Lucia Carmine lag still und wartete. Erst nach fast zwei Stunden stand sie lautlos auf und schlich in der Dunkelheit zu Schwester Teresa hinüber. Sie würde sich das Kruzifix schnappen und verschwinden.

Als sie Schwester Teresa schon fast erreicht hatte, sah Lucia, dass die Nonne auf den Knien lag und betete. Scheiße! Sie zog sich hastig zurück.

Lucia legte sich wieder hin und zwang sich dazu, Geduld zu haben. Schwester Teresa konnte nicht die ganze Nacht lang beten. Auch sie brauchte irgendwann Schlaf.

Lucia schmiedete Pläne. Das Geld aus der Ladenkasse würde für eine Bus- oder Bahnfahrt nach Madrid reichen. Dort würde es ein Kinderspiel sein, einen Pfandleiher zu finden. Sie stellte sich vor, wie sie den Laden betrat und das goldene Kruzifix auf die Theke legte. Der Pfandleiher würde vermuten, dass es gestohlen war, aber das würde ihn nicht weiter stören.
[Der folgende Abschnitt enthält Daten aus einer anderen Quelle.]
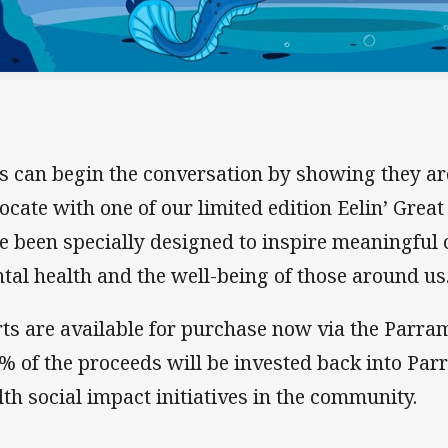
s can begin the conversation by showing they ar
ocate with one of our limited edition Eelin’ Great 
e been specially designed to inspire meaningful
tal health and the well-being of those around us
rts are available for purchase now via the Parram
% of the proceeds will be invested back into Par
lth social impact initiatives in the community.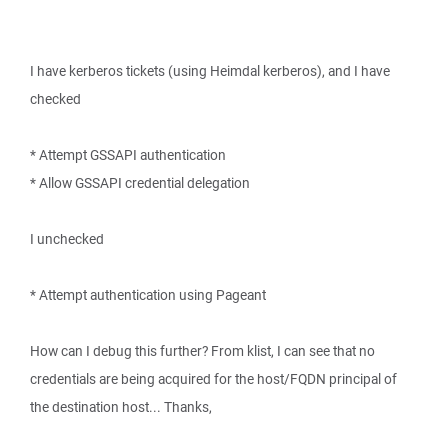
I have kerberos tickets (using Heimdal kerberos), and I have
checked
* Attempt GSSAPI authentication
* Allow GSSAPI credential delegation
I unchecked
* Attempt authentication using Pageant
How can I debug this further? From klist, I can see that no
credentials are being acquired for the host/FQDN principal of
the destination host... Thanks,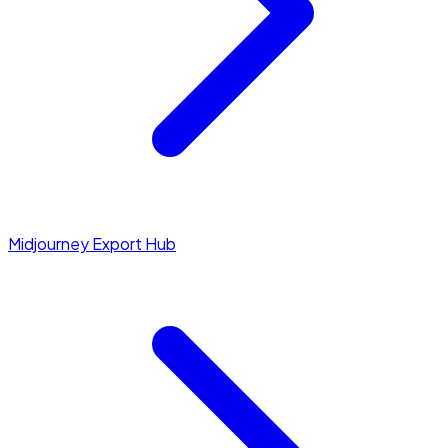
Midjourney Export Hub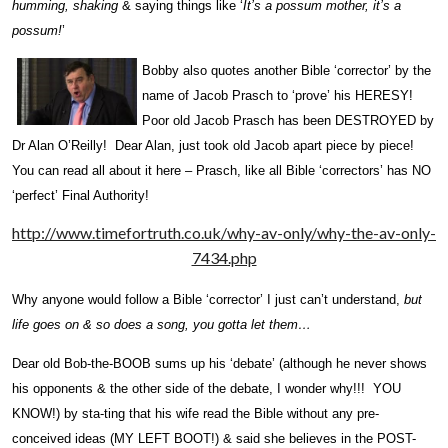
humming, shaking
& saying things like ‘
It’s a possum mother, it’s a
possum!
’
Bo
bby also quotes another Bible ‘corrector’ by the
name of Jacob Prasch to ‘prove’ his HERESY!
Poor old Jacob Prasch has been DESTROYED by
Dr Alan O’Reilly! Dear Alan, just took old Jacob apart piece by piece!
You can read all about it here – Prasch, like all Bible ‘correctors’ has NO
‘perfect’ Final Authority!
http://www.timefortruth.co.uk/why-av-only/why-the-av-only-
7434.php
Why anyone would follow a Bible ‘corrector’ I just can’t understand,
but
life goes on & so does a song, you gotta let them…
Dear old Bob-the-BOOB sums up his ‘debate’ (although he never shows
his opponents & the other side of the debate, I wonder why!!! YOU
KNOW!) by sta-ting that his wife read the Bible without any pre-
conceived ideas (MY LEFT BOOT!) & said she believes in the POST-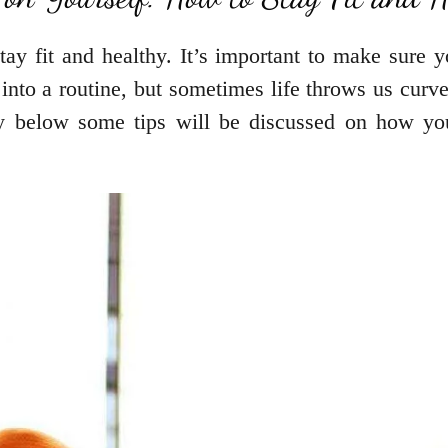
ay fit and healthy. It’s important to make sure yo
 into a routine, but sometimes life throws us cur
hy below some tips will be discussed on how you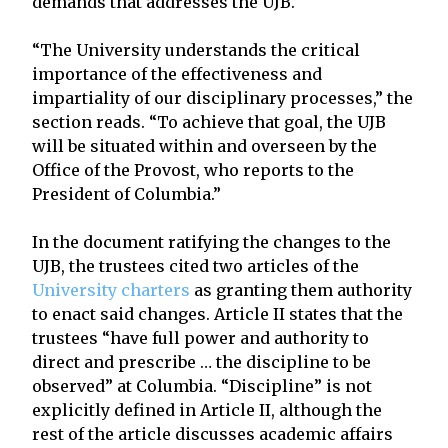
demands that addresses the UJB.
“The University understands the critical
importance of the effectiveness and
impartiality of our disciplinary processes,” the
section reads. “To achieve that goal, the UJB
will be situated within and overseen by the
Office of the Provost, who reports to the
President of Columbia.”
In the document ratifying the changes to the
UJB, the trustees cited two articles of the
University charters
as granting them authority
to enact said changes. Article II states that the
trustees “have full power and authority to
direct and prescribe … the discipline to be
observed” at Columbia. “Discipline” is not
explicitly defined in Article II, although the
rest of the article discusses academic affairs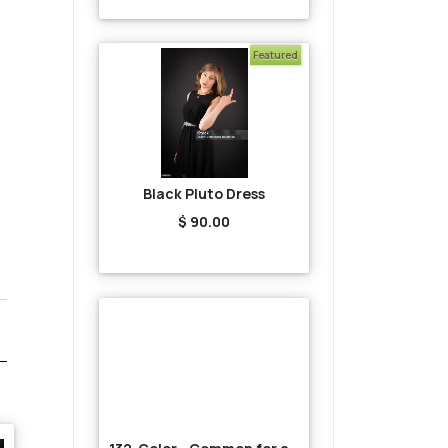
Featured
Black Pluto Dress
$ 90.00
Er würde viele Kunden haben, die es ihm bereitwillig abkaufen würden.

Ich zahle Ihnen hunderttausend Peseten dafür.

Sie würde es vom Ladentisch nehmen. Lieber verkaufe ich erst mich selbst.

Hundertfünfzigtausend Peseten.

Lieber lasse ich’s einschmelzen und das Gold in den Rinnstein laufen.
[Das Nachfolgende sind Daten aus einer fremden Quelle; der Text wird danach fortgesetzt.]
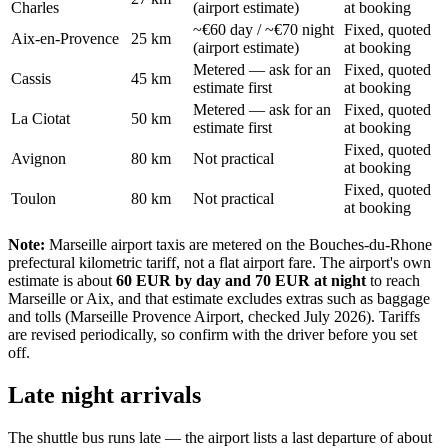
Charles
(airport estimate)
at booking
~€60 day / ~€70 night
Fixed, quoted
Aix-en-Provence
25 km
(airport estimate)
at booking
Metered — ask for an
Fixed, quoted
Cassis
45 km
estimate first
at booking
Metered — ask for an
Fixed, quoted
La Ciotat
50 km
estimate first
at booking
Fixed, quoted
Avignon
80 km
Not practical
at booking
Fixed, quoted
Toulon
80 km
Not practical
at booking
Note:
Marseille airport taxis are metered on the Bouches-du-Rhone
prefectural kilometric tariff, not a flat airport fare. The airport's own
estimate is about
60 EUR by day and 70 EUR at night
to reach
Marseille or Aix, and that estimate excludes extras such as baggage
and tolls (Marseille Provence Airport, checked July 2026). Tariffs
are revised periodically, so confirm with the driver before you set
off.
Late night arrivals
The shuttle bus runs late — the airport lists a last departure of about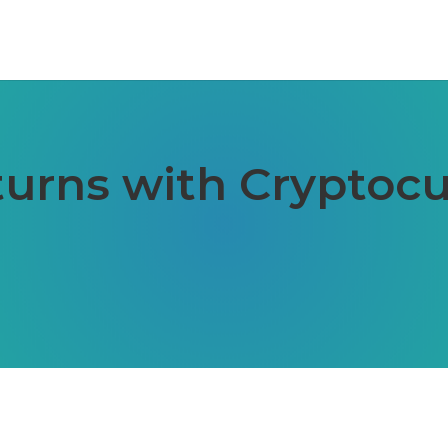
urns with Cryptocu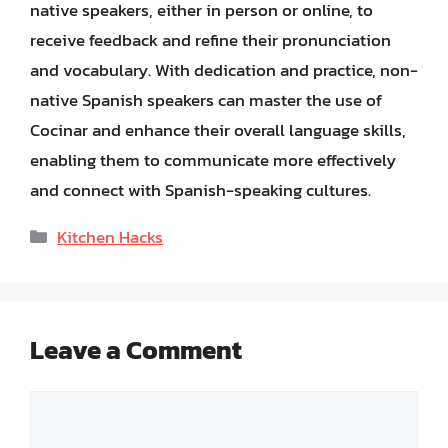
native speakers, either in person or online, to
receive feedback and refine their pronunciation
and vocabulary. With dedication and practice, non-
native Spanish speakers can master the use of
Cocinar and enhance their overall language skills,
enabling them to communicate more effectively
and connect with Spanish-speaking cultures.
Categories
Kitchen Hacks
Leave a Comment
Comment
Zweihunderttausend Peseten. Mein letztes Wort!

Das ist Straßenraub, aber ich nehme das Geld.

Der Pfandleiher würde gierig nach dem Kruzifix greifen.

Unter einer Bedingung.

Welcher?

Ich habe meinen Reisepass verloren. Kennen Sie jemand, der mir einen beschaffen kann? Sie würde das Kruzifix noch immer nicht aus den Händen geben.

Er würde zögern und schließlich sagen: Ich habe zufällig einen Freund, der auf solche Dinge spezialisiert ist.
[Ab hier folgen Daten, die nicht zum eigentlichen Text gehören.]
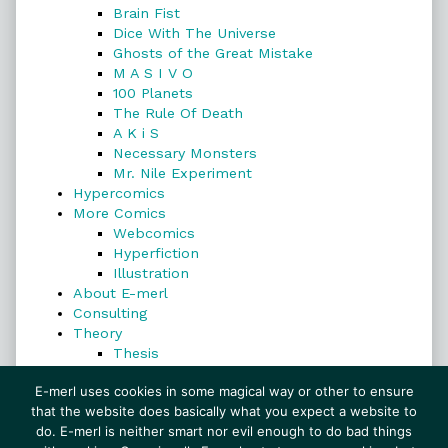
Brain Fist
Dice With The Universe
Ghosts of the Great Mistake
M A S I V O
100 Planets
The Rule Of Death
A K i S
Necessary Monsters
Mr. Nile Experiment
Hypercomics
More Comics
Webcomics
Hyperfiction
Illustration
About E-merl
Consulting
Theory
Thesis
Search
E-merl uses cookies in some magical way or other to ensure
that the website does basically what you expect a website to
do. E-merl is neither smart nor evil enough to do bad things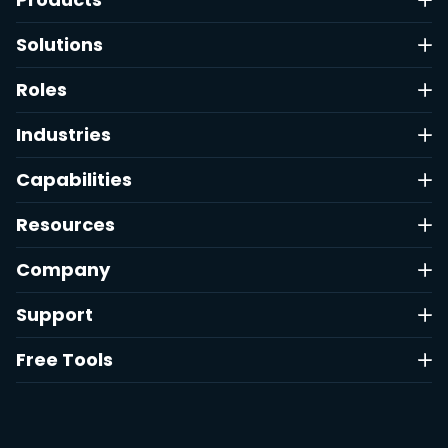
Solutions
Roles
Industries
Capabilities
Resources
Company
Support
Free Tools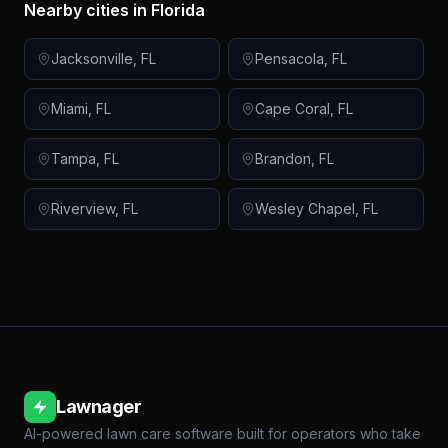
Nearby cities in
Florida
Jacksonville
,
FL
Pensacola
,
FL
Miami
,
FL
Cape Coral
,
FL
Tampa
,
FL
Brandon
,
FL
Riverview
,
FL
Wesley Chapel
,
FL
Lawnager
AI-powered lawn care software built for operators who take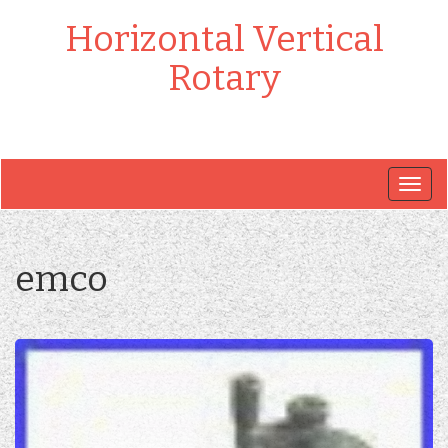
Horizontal Vertical
Rotary
Togg
navig
emco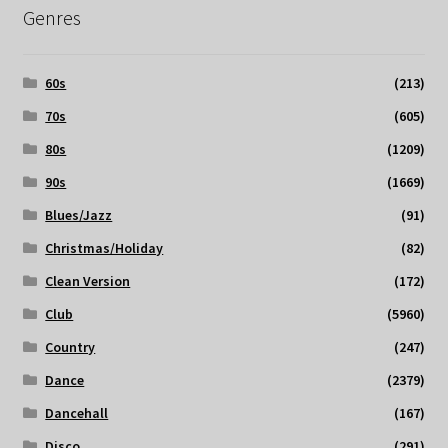
Genres
60s
(213)
70s
(605)
80s
(1209)
90s
(1669)
Blues/Jazz
(91)
Christmas/Holiday
(82)
Clean Version
(172)
Club
(5960)
Country
(247)
Dance
(2379)
Dancehall
(167)
Disco
(291)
Und sie würden handelseinig werden: zweihunderttausend Peseten und ein neuer Pass. Damit stand Lucia der Weg in die Schweiz und in die Freiheit offen. Sie erinnerte sich an die Worte ihres Vaters: Auf dem Konto ist mehr Geld, als du in zehn Leben ausgeben kannst.

Die Augen fielen ihr zu. Der Tag war verdammt anstrengend gewesen.

Im Halbschlaf hörte Lucia die Kirchenglocken der fernen Stadt. Sie riefen Erinnerungen an einen anderen Ort, an eine andere Zeit in ihr wach.